Friday, August 12, 2011

The Perils of Shaving at Work


I hate shaving.  I usually do it at work because I don’t like wasting my time at home doing something I hate, so I drag my electric razor in to work once or twice a week and just do the deed there.  I try and wait till nobody is in the bathroom, but occasionally somebody walks in on me and this usually leads to curious looks as they walk past me shaving in front of the mirror.  I usually mumble something about not having time that morning to shave at home and that’s that.

So recently I was in the bathroom shaving and a co-worker Lenny walked in, peed, came back to wash his hands and he was looking at me with raised eyebrows.  Going along with the usual routine, I turned off my razor and told him that I did not have time to shave that morning so I am taking care of it at work.

Then he says to me:  “Did you get a plate?”

I figured I misheard him so I said:  “What?”

“Did you get a plate?”

What??”

Slowly now:  “Did  you  get  a  plate?”

I am now completely baffled and have no idea where to go with this.  A plate?  Why would I need a plate to shave?  He is staring at me and my mind is desperately searching for an answer to what the hell he is talking about.  A plate to put the shaving cream on?  It’s an electric razor so I don’t need any shaving cream.  A plate for lunch?  Lunch isn’t for a couple more hours and what does that have to do with shaving?  I am at a complete loss and he is waiting for an answer, so I finally ask:  “A plate?  Did I get a plate for what?!”

I can tell he is completely exasperated by now too as he blurts out:  “For WORK!  Did you get a plate for WORK?!”

“A plate for work?”

“Yes!”

“I don’t know, why would I get a plate for work?!”

How long can this go on?  I want to be anywhere on the planet but in this bathroom right now.  Lenny is kind of old, but maybe he is senile too?  We are both just standing there staring at each other.  He is done drying his hands and he’s glaring at me like he’s trying to figure out what my game is.  I have no game.  I just want this to end but I don’t know how.  Fortunately he has had enough too so he just brushes past me and walks out.  Suddenly the light bulb goes on and it dawns on me what he said:  “Did you get up late?”

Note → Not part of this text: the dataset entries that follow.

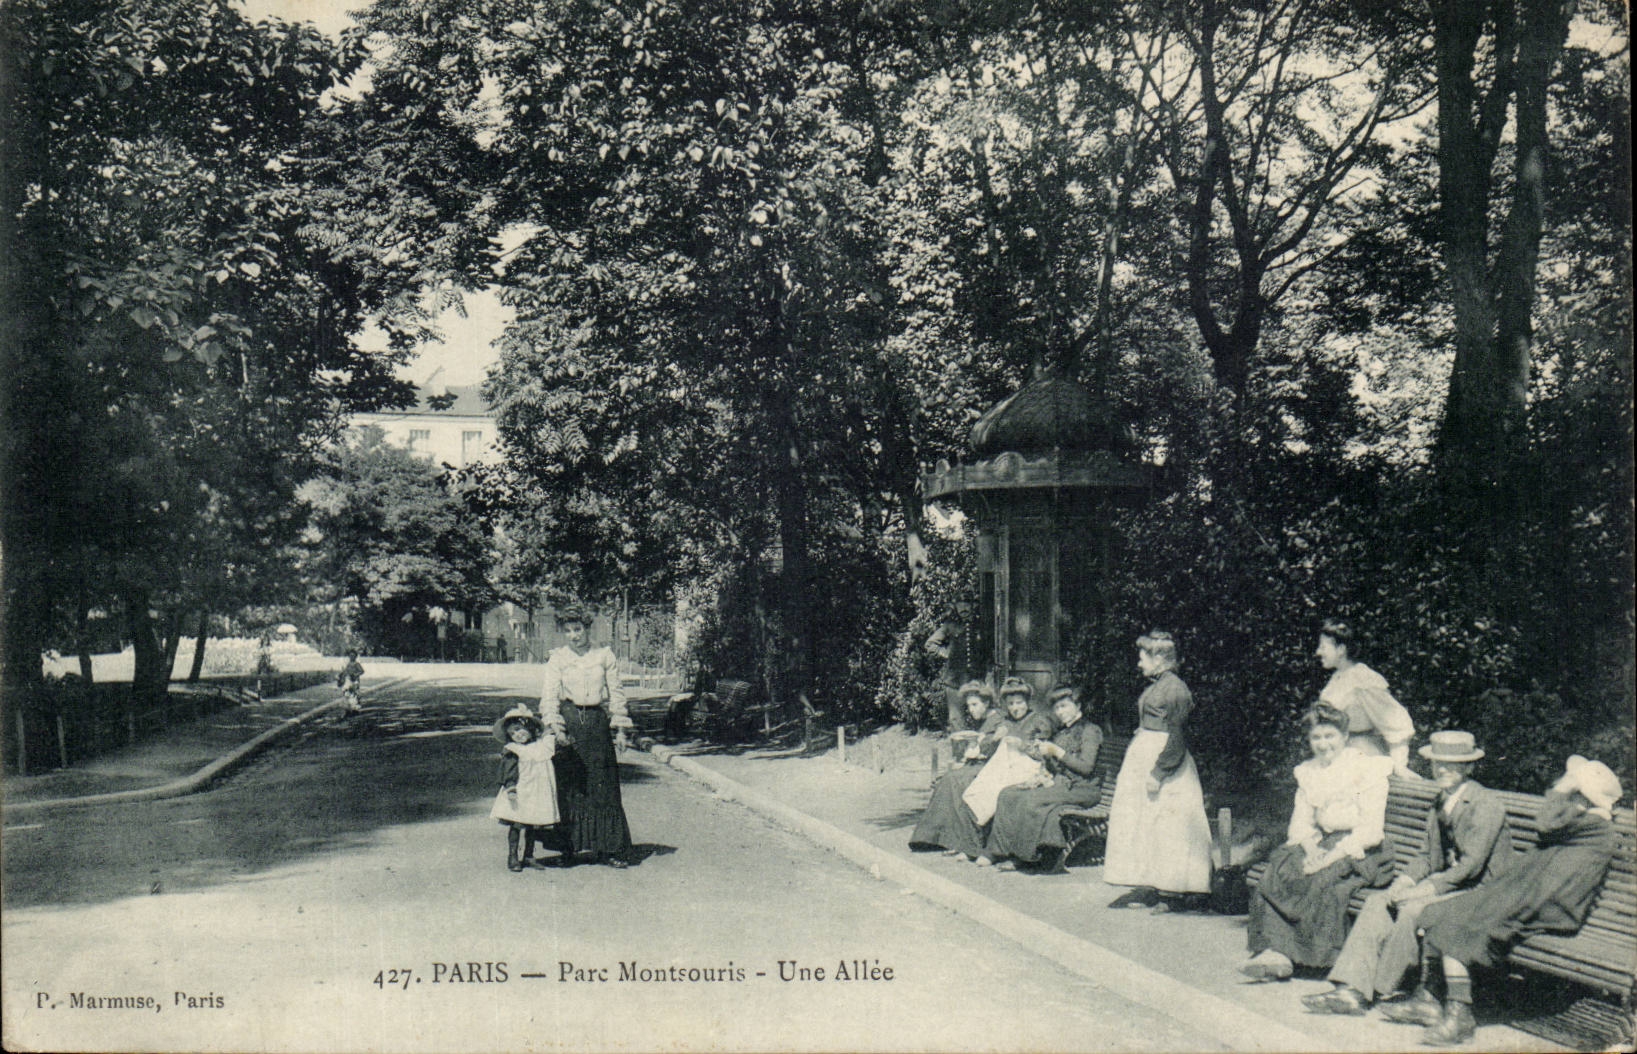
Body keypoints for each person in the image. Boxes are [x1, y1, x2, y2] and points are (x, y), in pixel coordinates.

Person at [1382, 755, 1622, 1046]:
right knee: (1440, 911)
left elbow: (1545, 821)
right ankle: (1428, 998)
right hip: (1530, 897)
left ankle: (1460, 1014)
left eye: (1572, 790)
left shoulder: (1595, 825)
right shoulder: (1583, 822)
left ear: (1583, 797)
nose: (1565, 793)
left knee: (1462, 927)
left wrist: (1561, 789)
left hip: (1547, 906)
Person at [1303, 730, 1514, 1015]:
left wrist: (1424, 890)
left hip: (1483, 891)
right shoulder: (1441, 801)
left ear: (1469, 768)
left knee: (1413, 910)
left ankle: (1380, 988)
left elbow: (1471, 866)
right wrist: (1404, 881)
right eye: (1437, 763)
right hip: (1451, 885)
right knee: (1378, 901)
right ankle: (1351, 989)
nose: (1442, 770)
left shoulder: (1485, 804)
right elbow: (1427, 855)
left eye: (1452, 765)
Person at [1242, 702, 1396, 980]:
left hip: (1361, 848)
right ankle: (1275, 951)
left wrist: (1328, 858)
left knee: (1321, 881)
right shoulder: (1309, 772)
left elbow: (1371, 830)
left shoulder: (1366, 769)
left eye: (1330, 736)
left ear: (1344, 736)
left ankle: (1306, 956)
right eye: (1316, 737)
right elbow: (1301, 822)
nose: (1323, 744)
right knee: (1280, 869)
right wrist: (1311, 849)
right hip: (1323, 842)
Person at [1103, 630, 1213, 911]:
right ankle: (1151, 885)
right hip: (1145, 757)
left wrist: (1159, 771)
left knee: (1169, 826)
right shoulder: (1158, 684)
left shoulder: (1175, 689)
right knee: (1146, 823)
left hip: (1166, 766)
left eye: (1143, 657)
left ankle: (1172, 892)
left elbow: (1178, 736)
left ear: (1160, 659)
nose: (1139, 663)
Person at [539, 605, 635, 868]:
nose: (573, 635)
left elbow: (617, 693)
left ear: (587, 628)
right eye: (568, 631)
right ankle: (568, 850)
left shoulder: (604, 655)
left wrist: (621, 730)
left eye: (578, 629)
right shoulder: (558, 658)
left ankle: (609, 849)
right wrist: (556, 727)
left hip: (596, 724)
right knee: (570, 787)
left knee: (603, 785)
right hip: (570, 724)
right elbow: (549, 695)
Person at [982, 685, 1105, 872]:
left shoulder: (1090, 730)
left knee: (1029, 800)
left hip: (1083, 789)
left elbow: (1086, 767)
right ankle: (998, 851)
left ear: (1078, 705)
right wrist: (1043, 772)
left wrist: (1056, 751)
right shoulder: (1062, 731)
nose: (1060, 712)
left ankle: (1023, 858)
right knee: (1008, 794)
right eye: (1057, 708)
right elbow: (1055, 765)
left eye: (1064, 706)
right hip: (1061, 785)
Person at [909, 681, 1004, 858]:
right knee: (949, 778)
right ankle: (936, 837)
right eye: (969, 706)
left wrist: (979, 748)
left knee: (957, 781)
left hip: (993, 767)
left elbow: (997, 749)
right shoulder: (982, 721)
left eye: (974, 704)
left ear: (986, 703)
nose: (971, 710)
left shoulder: (998, 721)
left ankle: (958, 841)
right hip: (978, 764)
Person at [1316, 619, 1416, 777]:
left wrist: (1399, 767)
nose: (1318, 652)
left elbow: (1398, 724)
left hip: (1362, 760)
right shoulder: (1338, 677)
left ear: (1341, 649)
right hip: (1336, 758)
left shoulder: (1362, 679)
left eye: (1323, 647)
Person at [488, 708, 561, 872]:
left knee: (533, 823)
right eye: (512, 733)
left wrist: (550, 729)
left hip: (537, 791)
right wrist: (511, 788)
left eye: (518, 729)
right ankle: (512, 856)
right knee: (517, 823)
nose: (517, 735)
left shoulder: (541, 747)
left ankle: (529, 855)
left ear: (529, 727)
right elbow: (509, 770)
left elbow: (550, 737)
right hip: (521, 791)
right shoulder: (514, 749)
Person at [925, 599, 976, 731]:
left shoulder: (979, 625)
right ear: (956, 607)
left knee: (978, 716)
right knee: (956, 720)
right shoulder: (950, 626)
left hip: (975, 680)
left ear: (972, 605)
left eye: (966, 604)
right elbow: (930, 644)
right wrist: (946, 653)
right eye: (960, 605)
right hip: (955, 681)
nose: (963, 608)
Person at [337, 649, 364, 714]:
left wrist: (355, 674)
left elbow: (361, 671)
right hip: (348, 680)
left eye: (353, 656)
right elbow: (345, 671)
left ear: (355, 657)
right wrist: (340, 675)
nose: (351, 657)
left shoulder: (357, 664)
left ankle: (355, 709)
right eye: (350, 656)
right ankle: (348, 709)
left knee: (354, 694)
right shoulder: (348, 664)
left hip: (355, 681)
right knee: (347, 694)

I ran out of the bathroom and yelled down the hallway:  “Lenny!  Up late!  Yes!  I got up late!”  But he just ignored me and kept on walking…he’ll probably never talk to me again. 

1 comment:

  1. OH MY GOD! Peeing myself laughing EVERYTIME I read this!!! You are beyond funny!!! I know that whenever i need a good laugh i can always turn to this blog! THANK YOU!